═══ Available data ═══
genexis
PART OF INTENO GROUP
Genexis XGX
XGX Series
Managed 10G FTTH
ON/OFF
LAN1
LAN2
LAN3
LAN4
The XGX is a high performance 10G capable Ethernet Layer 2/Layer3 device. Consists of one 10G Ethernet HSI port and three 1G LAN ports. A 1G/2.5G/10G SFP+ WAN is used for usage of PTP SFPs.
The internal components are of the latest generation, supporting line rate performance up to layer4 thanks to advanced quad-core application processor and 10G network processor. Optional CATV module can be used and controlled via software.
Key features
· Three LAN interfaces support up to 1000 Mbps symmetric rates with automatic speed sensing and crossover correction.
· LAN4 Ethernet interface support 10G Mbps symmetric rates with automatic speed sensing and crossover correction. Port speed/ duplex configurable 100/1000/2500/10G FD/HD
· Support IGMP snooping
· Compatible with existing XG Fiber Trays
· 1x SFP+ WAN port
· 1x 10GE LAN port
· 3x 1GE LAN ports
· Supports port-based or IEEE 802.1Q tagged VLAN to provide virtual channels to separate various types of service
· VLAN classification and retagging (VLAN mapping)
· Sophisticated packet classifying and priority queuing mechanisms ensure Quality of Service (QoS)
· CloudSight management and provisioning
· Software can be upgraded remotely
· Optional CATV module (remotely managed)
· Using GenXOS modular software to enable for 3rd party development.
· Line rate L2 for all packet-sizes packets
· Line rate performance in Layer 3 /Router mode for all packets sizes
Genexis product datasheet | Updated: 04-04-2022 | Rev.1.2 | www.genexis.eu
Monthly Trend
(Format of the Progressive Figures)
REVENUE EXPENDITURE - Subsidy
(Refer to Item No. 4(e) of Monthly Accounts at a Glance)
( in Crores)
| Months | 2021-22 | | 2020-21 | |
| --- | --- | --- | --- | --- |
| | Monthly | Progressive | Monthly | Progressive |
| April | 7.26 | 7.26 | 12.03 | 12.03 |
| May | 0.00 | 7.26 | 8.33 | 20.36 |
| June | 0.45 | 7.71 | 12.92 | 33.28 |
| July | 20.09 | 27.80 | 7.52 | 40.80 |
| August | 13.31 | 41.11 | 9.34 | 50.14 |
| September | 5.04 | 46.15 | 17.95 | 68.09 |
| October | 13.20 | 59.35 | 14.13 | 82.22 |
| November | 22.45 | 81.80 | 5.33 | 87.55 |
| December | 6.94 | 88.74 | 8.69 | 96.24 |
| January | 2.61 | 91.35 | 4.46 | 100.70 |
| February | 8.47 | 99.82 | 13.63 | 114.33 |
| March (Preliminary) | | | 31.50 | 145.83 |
═══
Repeat all the material above, matching every character.

Answer space:
genexis
PART OF INTENO GROUP
Genexis XGX
XGX Series
Managed 10G FTTH
ON/OFF
LAN1
LAN2
LAN3
LAN4
The XGX is a high performance 10G capable Ethernet Layer 2/Layer3 device. Consists of one 10G Ethernet HSI port and three 1G LAN ports. A 1G/2.5G/10G SFP+ WAN is used for usage of PTP SFPs.
The internal components are of the latest generation, supporting line rate performance up to layer4 thanks to advanced quad-core application processor and 10G network processor. Optional CATV module can be used and controlled via software.
Key features
· Three LAN interfaces support up to 1000 Mbps symmetric rates with automatic speed sensing and crossover correction.
· LAN4 Ethernet interface support 10G Mbps symmetric rates with automatic speed sensing and crossover correction. Port speed/ duplex configurable 100/1000/2500/10G FD/HD
· Support IGMP snooping
· Compatible with existing XG Fiber Trays
· 1x SFP+ WAN port
· 1x 10GE LAN port
· 3x 1GE LAN ports
· Supports port-based or IEEE 802.1Q tagged VLAN to provide virtual channels to separate various types of service
· VLAN classification and retagging (VLAN mapping)
· Sophisticated packet classifying and priority queuing mechanisms ensure Quality of Service (QoS)
· CloudSight management and provisioning
· Software can be upgraded remotely
· Optional CATV module (remotely managed)
· Using GenXOS modular software to enable for 3rd party development.
· Line rate L2 for all packet-sizes packets
· Line rate performance in Layer 3 /Router mode for all packets sizes
Genexis product datasheet | Updated: 04-04-2022 | Rev.1.2 | www.genexis.eu
Monthly Trend
(Format of the Progressive Figures)
REVENUE EXPENDITURE - Subsidy
(Refer to Item No. 4(e) of Monthly Accounts at a Glance)
( in Crores)
| Months | 2021-22 | | 2020-21 | |
| --- | --- | --- | --- | --- |
| | Monthly | Progressive | Monthly | Progressive |
| April | 7.26 | 7.26 | 12.03 | 12.03 |
| May | 0.00 | 7.26 | 8.33 | 20.36 |
| June | 0.45 | 7.71 | 12.92 | 33.28 |
| July | 20.09 | 27.80 | 7.52 | 40.80 |
| August | 13.31 | 41.11 | 9.34 | 50.14 |
| September | 5.04 | 46.15 | 17.95 | 68.09 |
| October | 13.20 | 59.35 | 14.13 | 82.22 |
| November | 22.45 | 81.80 | 5.33 | 87.55 |
| December | 6.94 | 88.74 | 8.69 | 96.24 |
| January | 2.61 | 91.35 | 4.46 | 100.70 |
| February | 8.47 | 99.82 | 13.63 | 114.33 |
| March (Preliminary) | | | 31.50 | 145.83 |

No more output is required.